[DOCUMENT EXTRACT]:
TTRAP is ubiquitylated by TRAF6 and promotes TRAF6 dependent ubiquitylation of TAK1.
A) FLAG tagged proteins were pulled down from transfected HEK293T cells and the precipitating TTRAP protein was detected by western blotting using an HA antibody. B) Tranfected HEK293T cells were lysed in 0.5% hot SDS. The lysates were diluted with IP buffer and TAK1 was pulled down. Ubiquitylated TAK1 was detected by western blotting using a His-tag antibody. The input lysates were also analyzed by western blotting using the indicated antibodies.
Figure 4.
The TAK1-TTRAP-TRAF6 complex is stabilized by ubiquitylation and recruited to TβRI.
A) FLAG-TRAF6 was precipitated from transfected HEK293T cells and the co-precipitation of TAK1 and TTRAP was examined by western blotting. B, C) The indicated epitope tagged proteins were co-expressed in HEK293T cells. TβRI was pulled down from the lysates and the co-precipitating TTRAP, TRAF6 and TAK1 were analyzed by western blotting.

Stored items:
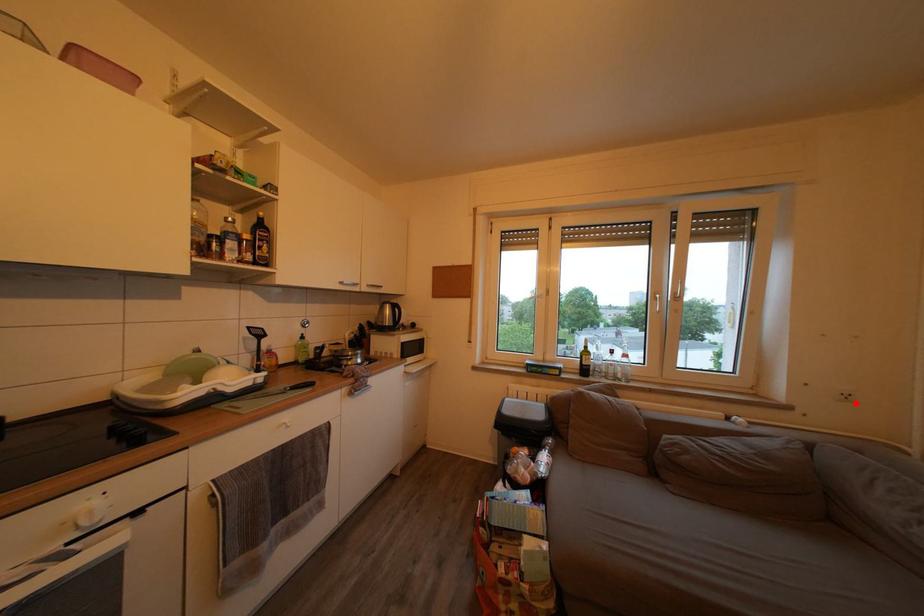
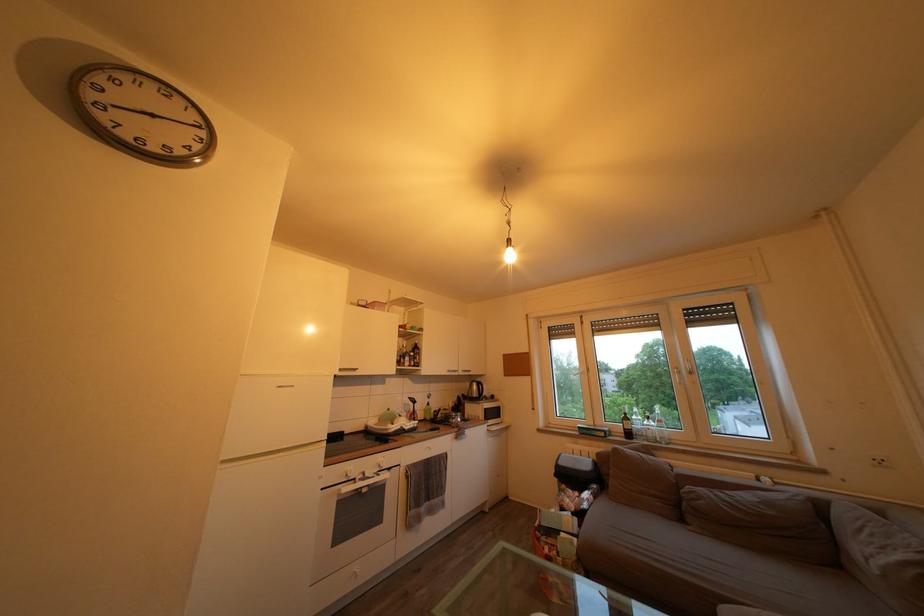
The point at the highlighted location is marked in the first image. Where is the corresponding point in the second image?

(889, 468)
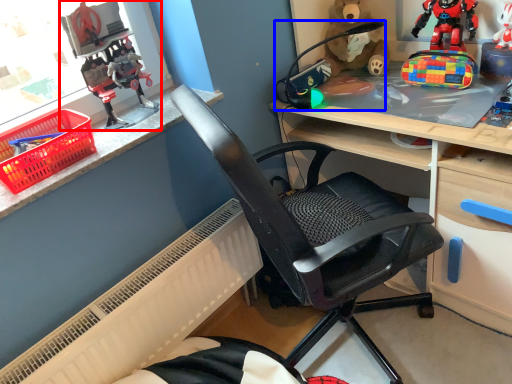
Question: Which object appears farthest to the camera in this image, toy (highlighted by a red box) or toy (highlighted by a blue box)?

Choices:
 (A) toy
 (B) toy

Answer: (B)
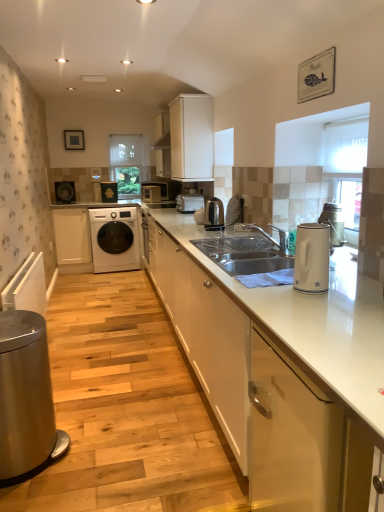
This screenshot has width=384, height=512. In order to click on unoccupied region to the right of brushed metal trash can at lower left, the 1th home appliance positioned from the bottom in this screenshot , I will do `click(109, 456)`.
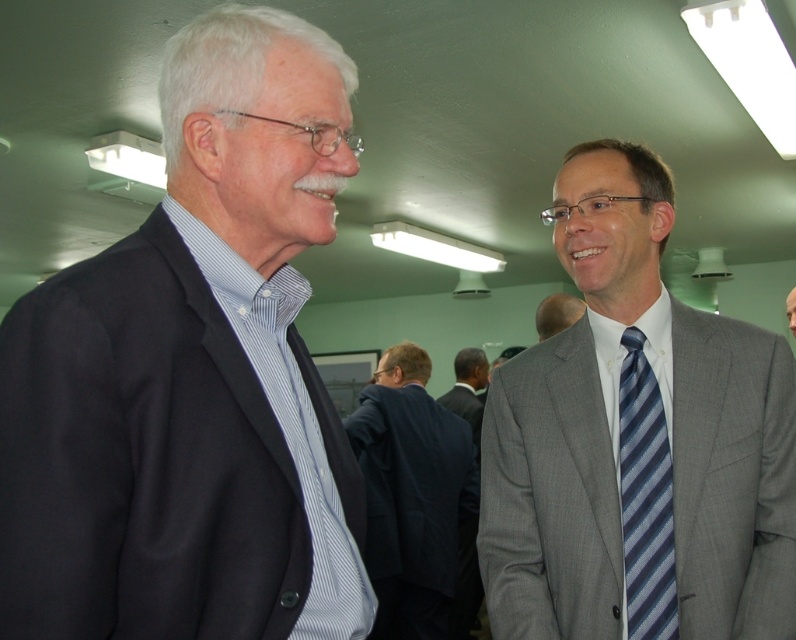
Question: Does blue striped tie at right appear on the right side of dark gray suit at center?

Choices:
 (A) no
 (B) yes

Answer: (B)

Question: Is blue striped tie at right positioned in front of gray suit at right?

Choices:
 (A) no
 (B) yes

Answer: (B)

Question: Which point is closer to the camera taking this photo?

Choices:
 (A) (x=794, y=301)
 (B) (x=622, y=416)
 (C) (x=556, y=301)
 (D) (x=544, y=420)

Answer: (B)

Question: Is blue striped tie at right to the right of gray suit at right from the viewer's perspective?

Choices:
 (A) yes
 (B) no

Answer: (B)

Question: Which point appears farthest from the camera in this image?

Choices:
 (A) (642, 576)
 (B) (549, 310)

Answer: (B)

Question: Estimate the real-world distances between objects in this image. Which object is closer to the matte black suit at left?

Choices:
 (A) gray suit at right
 (B) blue striped tie at right
 (C) gray textured suit at right
 (D) dark blue suit at center

Answer: (C)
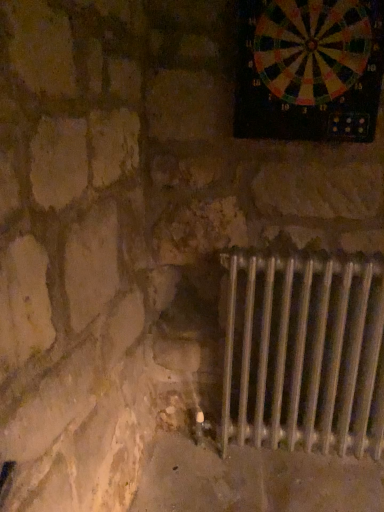
Question: Can you confirm if multicolored plastic dartboard at upper right is taller than silver metallic radiator at lower right?

Choices:
 (A) yes
 (B) no

Answer: (B)

Question: Are multicolored plastic dartboard at upper right and silver metallic radiator at lower right beside each other?

Choices:
 (A) no
 (B) yes

Answer: (A)

Question: Does multicolored plastic dartboard at upper right have a lesser width compared to silver metallic radiator at lower right?

Choices:
 (A) yes
 (B) no

Answer: (A)

Question: From a real-world perspective, is multicolored plastic dartboard at upper right located higher than silver metallic radiator at lower right?

Choices:
 (A) no
 (B) yes

Answer: (B)

Question: Does multicolored plastic dartboard at upper right have a smaller size compared to silver metallic radiator at lower right?

Choices:
 (A) yes
 (B) no

Answer: (A)

Question: Does multicolored plastic dartboard at upper right appear on the left side of silver metallic radiator at lower right?

Choices:
 (A) yes
 (B) no

Answer: (A)

Question: From the image's perspective, is silver metallic radiator at lower right located beneath multicolored plastic dartboard at upper right?

Choices:
 (A) no
 (B) yes

Answer: (B)

Question: From a real-world perspective, is silver metallic radiator at lower right on multicolored plastic dartboard at upper right?

Choices:
 (A) no
 (B) yes

Answer: (A)

Question: Considering the relative positions of silver metallic radiator at lower right and multicolored plastic dartboard at upper right in the image provided, is silver metallic radiator at lower right to the right of multicolored plastic dartboard at upper right from the viewer's perspective?

Choices:
 (A) no
 (B) yes

Answer: (B)

Question: Is silver metallic radiator at lower right positioned far away from multicolored plastic dartboard at upper right?

Choices:
 (A) yes
 (B) no

Answer: (B)

Question: Can you confirm if silver metallic radiator at lower right is positioned to the left of multicolored plastic dartboard at upper right?

Choices:
 (A) no
 (B) yes

Answer: (A)

Question: Is silver metallic radiator at lower right shorter than multicolored plastic dartboard at upper right?

Choices:
 (A) yes
 (B) no

Answer: (B)

Question: From a real-world perspective, is multicolored plastic dartboard at upper right physically located above or below silver metallic radiator at lower right?

Choices:
 (A) above
 (B) below

Answer: (A)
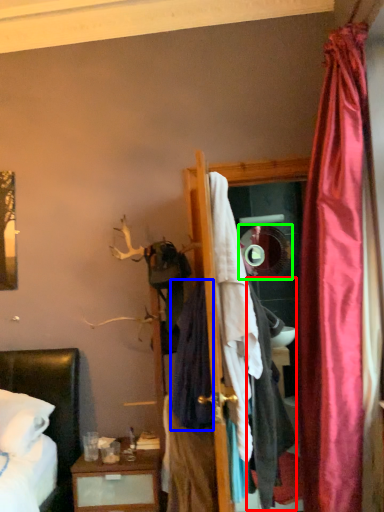
Question: Estimate the real-world distances between objects in this image. Which object is farther from clothing (highlighted by a red box), clothing (highlighted by a blue box) or mirror (highlighted by a green box)?

Choices:
 (A) clothing
 (B) mirror

Answer: (B)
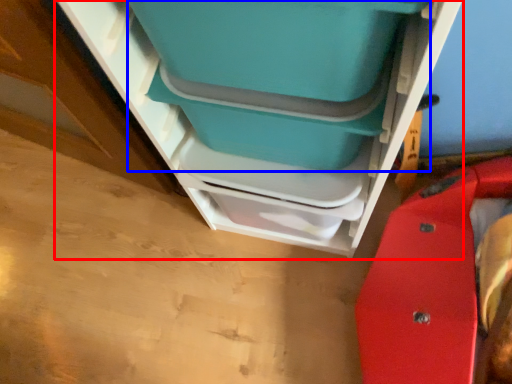
Question: Among these objects, which one is farthest to the camera, furniture (highlighted by a red box) or turquoise (highlighted by a blue box)?

Choices:
 (A) furniture
 (B) turquoise

Answer: (B)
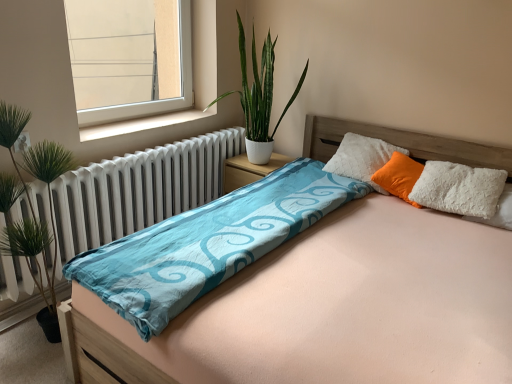
Question: From a real-world perspective, is green glossy plant at upper center, which appears as the second vegetation when viewed from the left, on top of white matte nightstand at center?

Choices:
 (A) no
 (B) yes

Answer: (B)

Question: Can you confirm if green glossy plant at upper center, which appears as the second vegetation when viewed from the left, is taller than white matte nightstand at center?

Choices:
 (A) yes
 (B) no

Answer: (A)

Question: Considering the relative sizes of green glossy plant at upper center, the second vegetation in the front-to-back sequence, and white matte nightstand at center in the image provided, is green glossy plant at upper center, the second vegetation in the front-to-back sequence, shorter than white matte nightstand at center?

Choices:
 (A) no
 (B) yes

Answer: (A)

Question: Considering the relative sizes of green glossy plant at upper center, the second vegetation in the front-to-back sequence, and white matte nightstand at center in the image provided, is green glossy plant at upper center, the second vegetation in the front-to-back sequence, bigger than white matte nightstand at center?

Choices:
 (A) yes
 (B) no

Answer: (A)

Question: Could you tell me if green glossy plant at upper center, the 1th vegetation viewed from the right, is facing white matte nightstand at center?

Choices:
 (A) yes
 (B) no

Answer: (B)

Question: Is green glossy plant at upper center, positioned as the first vegetation in back-to-front order, smaller than white matte nightstand at center?

Choices:
 (A) yes
 (B) no

Answer: (B)

Question: Are transparent glass window at upper left and orange soft pillow at upper right located far from each other?

Choices:
 (A) no
 (B) yes

Answer: (B)

Question: Does transparent glass window at upper left have a greater height compared to orange soft pillow at upper right?

Choices:
 (A) yes
 (B) no

Answer: (A)

Question: Is transparent glass window at upper left smaller than orange soft pillow at upper right?

Choices:
 (A) yes
 (B) no

Answer: (B)

Question: Can you confirm if transparent glass window at upper left is shorter than orange soft pillow at upper right?

Choices:
 (A) yes
 (B) no

Answer: (B)

Question: Does transparent glass window at upper left come in front of orange soft pillow at upper right?

Choices:
 (A) no
 (B) yes

Answer: (B)

Question: Is transparent glass window at upper left next to orange soft pillow at upper right and touching it?

Choices:
 (A) no
 (B) yes

Answer: (A)

Question: Is orange soft pillow at upper right taller than white matte nightstand at center?

Choices:
 (A) yes
 (B) no

Answer: (A)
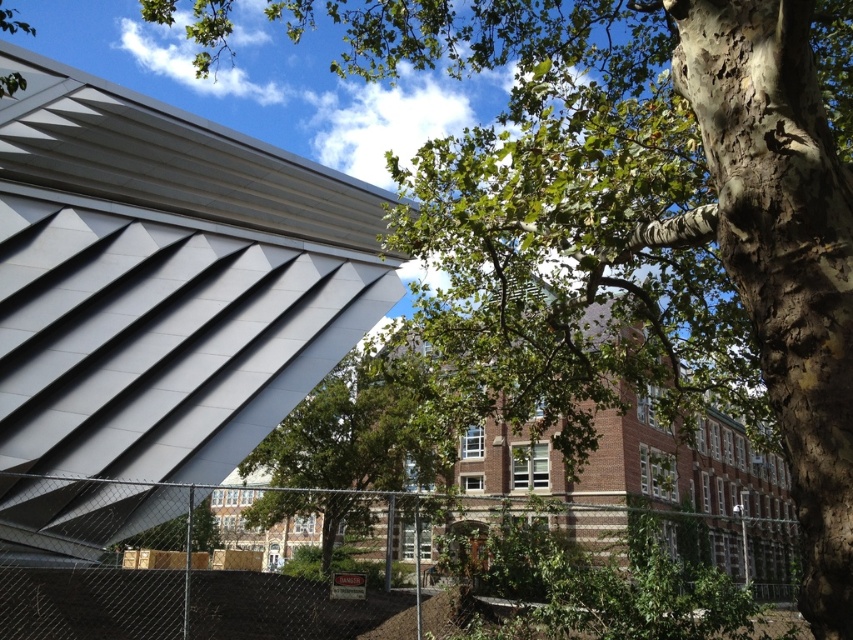
Can you confirm if metallic silver roof at upper left is smaller than green chain-link fence at center?

Indeed, metallic silver roof at upper left has a smaller size compared to green chain-link fence at center.

Between metallic silver roof at upper left and green chain-link fence at center, which one is positioned higher?

Positioned higher is metallic silver roof at upper left.

Who is more forward, [155,168] or [163,572]?

Point [163,572] is in front.

The height and width of the screenshot is (640, 853). I want to click on metallic silver roof at upper left, so click(164, 282).

Is metallic silver roof at upper left taller than green leafy tree at center?

Correct, metallic silver roof at upper left is much taller as green leafy tree at center.

Is metallic silver roof at upper left thinner than green leafy tree at center?

Correct, metallic silver roof at upper left's width is less than green leafy tree at center's.

This screenshot has height=640, width=853. What do you see at coordinates (164, 282) in the screenshot?
I see `metallic silver roof at upper left` at bounding box center [164, 282].

This screenshot has width=853, height=640. What are the coordinates of `metallic silver roof at upper left` in the screenshot? It's located at (164, 282).

Between green chain-link fence at center and green leafy tree at center, which one has more height?

Standing taller between the two is green leafy tree at center.

Can you confirm if green chain-link fence at center is positioned to the left of green leafy tree at center?

Indeed, green chain-link fence at center is positioned on the left side of green leafy tree at center.

Identify the location of green chain-link fence at center. (175, 577).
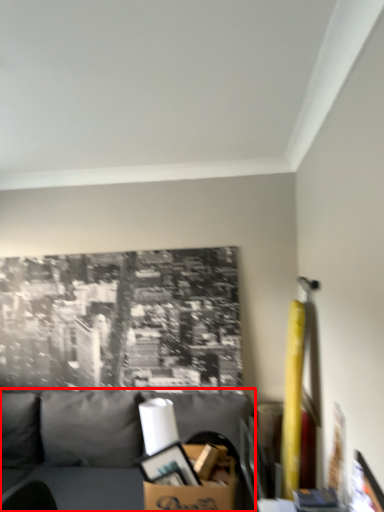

[TASK INSTRUCTIONS]:
A – Answer these questions about the figure legend, one per line:
(i) In what concentration of hot SDS were the transfected HEK293T cells lysed?
(ii) Which antibody was used to detect ubiquitylated TAK1?
(iii) Which tagged protein was precipitated to examine the co-precipitation of TAK1 and TTRAP?
B – Repeat the stretch of the figure legend from "A) FLAG tagged" through "the indicated antibodies.".
Rely on the figure legend alone and not on the data.

[SOLUTION SET]:
A –
(i) 0.5%
(ii) A His-tag antibody
(iii) FLAG-TRAF6

B –
A) FLAG tagged proteins were pulled down from transfected HEK293T cells and the precipitating TTRAP protein was detected by western blotting using an HA antibody. B) Tranfected HEK293T cells were lysed in 0.5% hot SDS. The lysates were diluted with IP buffer and TAK1 was pulled down. Ubiquitylated TAK1 was detected by western blotting using a His-tag antibody. The input lysates were also analyzed by western blotting using the indicated antibodies.